▸ Data for review:
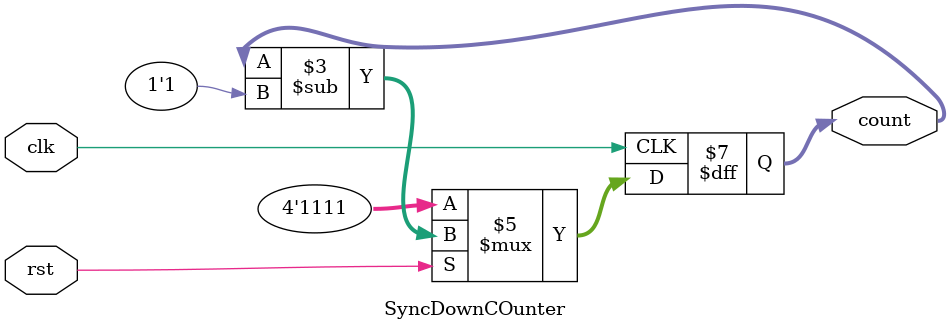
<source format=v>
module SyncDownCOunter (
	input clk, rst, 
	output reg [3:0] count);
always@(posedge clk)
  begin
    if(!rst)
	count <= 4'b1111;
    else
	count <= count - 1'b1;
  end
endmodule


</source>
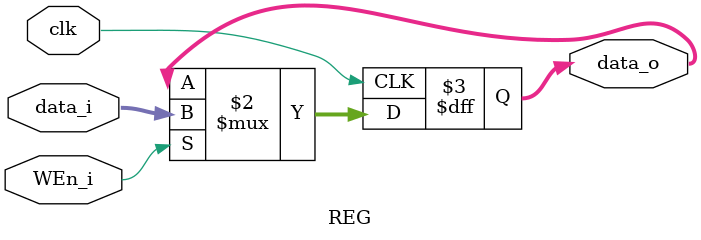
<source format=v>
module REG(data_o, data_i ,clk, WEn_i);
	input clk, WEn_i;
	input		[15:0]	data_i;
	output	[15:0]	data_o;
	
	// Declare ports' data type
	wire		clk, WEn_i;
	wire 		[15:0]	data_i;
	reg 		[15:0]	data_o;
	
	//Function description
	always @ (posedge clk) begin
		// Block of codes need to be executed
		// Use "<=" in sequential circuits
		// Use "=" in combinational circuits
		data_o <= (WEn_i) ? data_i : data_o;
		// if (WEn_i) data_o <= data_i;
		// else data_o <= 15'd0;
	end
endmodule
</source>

▸ What you are asked to do: From the first line to the last, give the data again exactly, but without pictures.

▸ Task solution:
<source format=v>
module SyncDownCOunter (
	input clk, rst, 
	output reg [3:0] count);
always@(posedge clk)
  begin
    if(!rst)
	count <= 4'b1111;
    else
	count <= count - 1'b1;
  end
endmodule


</source>
<source format=v>
module REG(data_o, data_i ,clk, WEn_i);
	input clk, WEn_i;
	input		[15:0]	data_i;
	output	[15:0]	data_o;
	
	// Declare ports' data type
	wire		clk, WEn_i;
	wire 		[15:0]	data_i;
	reg 		[15:0]	data_o;
	
	//Function description
	always @ (posedge clk) begin
		// Block of codes need to be executed
		// Use "<=" in sequential circuits
		// Use "=" in combinational circuits
		data_o <= (WEn_i) ? data_i : data_o;
		// if (WEn_i) data_o <= data_i;
		// else data_o <= 15'd0;
	end
endmodule
</source>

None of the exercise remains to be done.